Reading text:
FOTD: A Discourse of Auxiliary Beauty, or Artificial Handsomeness

Toiling in the knowledge mines, one occasionally comes upon some fascinating gems. Or, more prosaically: I typed the phrase "auxiliary beauty" into Early English Books Online to see what would pop up. For those of you who aren't pursuing graduate degrees in early modern literature, EEBO is a database containing almost every work printed in English between 1423 and 1700. Let me impress the coolness of this upon you: you can download facsimiles of entire Renaissance books (provided you or your institution has a subscription). You can also search for words or phrases throughout a given period: I'd originally found the phrase "auxiliary beauty" in a slang dictionary from 1699, but I wanted to see if any other writer had used it. As it turned out, the earliest printed text in which it appeared was John Gauden's A Discourse of Auxiliary Beauty. Or Artificiall Hansomeness, from 1656.


What was happening in 1656? Quick history lesson: England had been intermittently at war for fourteen years. Parliament had deposed King Charles I in 1642 and executed him in 1649; after four years of parliamentary government (the first departure from monarchy in English history), Oliver Cromwell took power as Lord Protector of England in 1653. He died in 1658, leaving a power vacuum imperfectly filled by his son Richard. The English had had enough of political experiments, and two years later, Charles I's son returned from exile in France to claim the throne. The reign of Charles II, known as the Restoration period, lasted from 1660 to 1685.

All this turmoil had a profound effect on popular culture. Parliament was controlled by radical Puritans who disliked the ostentation of the established Church of England and the splendor of Charles I's court. (They closed London's playhouses in 1642, believing that the contemporary theater, featuring plays with titles like 'Tis Pity She's a Whore, posed a danger to public morality.) The period between 1642 and 1660 has a reputation for drab austerity, especially compared with the decadence and libertinism of the Restoration, but A Discourse of Auxiliary Beauty reveals that self-adornment was alive and well.

The book is written as an exchange of letters between two fictional ladies, one of whom is scandalized that the other uses "some colour or tincture to advance your Complexion; which indeed I take to be no better, than that odious and infamous way of Painting; every where in all ages so much, and so justly spoken against by God, and good men." Given the tone of other early modern discussions of makeup (such as The Character of a Painted Woman, which I mentioned in an earlier post), you might assume, as I did, that the dialogue ends with the rouge-loving lady vowing never to tincture her face again. Far from it! Instead, her high-minded friend is forced to admit that cosmetics "may (no doubt) be as easily kept in all sober, civill, and harmlesse bounds, as any other things, by which art assists nature." John Gauden was a clergyman who later became Bishop of Worcester, so it's even more remarkable that he took such a levelheaded view of auxiliary beauty. Good on you, sir.


"I cannot but observe, the self confuting severity of these men…who put such strict restraints on womens beauties and adornings; when yet they allow the spiceries and curiosities, which marchandizing brings from farre, rather to gratifie luxury, than relief necessity…nor do they froun to see women wear rich Jewels of all colours as Cornelians, Rubies, Saphirs, Emeralds, and Dimonds, on their brests, necks, eares, wrists and fingers…As these fixed gemms have their aptitudes for our use on other parts of our bodies; so truely have other diffusive tinctures, and colourings, their fitness and almost propriety for the face; if they bee discreetly applied."

Data block:
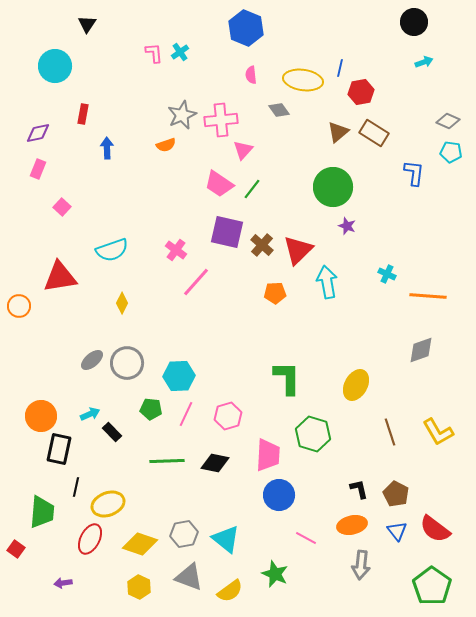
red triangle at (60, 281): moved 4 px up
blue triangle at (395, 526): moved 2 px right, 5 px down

Work to complete:
(a) In the post about A Discourse of Auxiliary Beauty, list every kind of jewel named in the closing quotation.
(b) According to the post about A Discourse of Auxiliary Beauty, what church office did John Gauden later hold?
(c) Carry on the post about A Discourse of Auxiliary Beauty, picking up after its final sentence.

Per-task outputs:
(a) Cornelians, Rubies, Saphirs, Emeralds, Dimonds

(b) He became Bishop of Worcester.

(c)
What did "artificial handsomeness" look like circa 1656? For our case studies, let's examine portraits of three notable women from the mid-17th century. First we have Henrietta Maria (1609-1669), queen consort of Charles I. Reviled by Parliamentary sympathizers and almost deified by royalists, Henrietta Maria was a French Catholic; she fled to Paris in 1644 and established a court in exile, where her son Charles II came of age. Henrietta Maria was a renowned beauty, and her portraits depict her dressed and adorned in the height of fashion, her lips and lower cheeks reddened slightly. John Gauden would approve: this, surely, is makeup "discreetly applied."

Portrait by Anthony van Dyck, c. 1636-38.

In the next portrait of Henrietta Maria, the colors are brighter, but the effect is the same: lots of warm pigment concentrated on the lower half of her face, as if a flame is burning just below her chin and the warmth hasn't yet reached her cheekbones.

Portrait by school of Anthony van Dyck, c. 1640.

Our next lady is also connected to the English royal family, but in a less savory way: she's the mistress of Charles II. Louise de Kéroualle (1649-1734), daughter of a Breton noble family, attracted Charles's attention in 1670 when she came to England as a lady-in-waiting to his sister Henrietta. After Henrietta's death that year, Charles, acting entirely from the disinterested goodness of his heart, made Louise a lady-in-waiting to his wife Catherine.

Portrait by Peter Lely, 1671.

This portrait was painted a few decades after that of Henrietta Maria, but Louise's makeup is similar: orangey-red lip pomade, warm pink pigment on the lower cheeks. The only difference is that the cheek color suffuses a larger part of her face, creeping downward toward her chin.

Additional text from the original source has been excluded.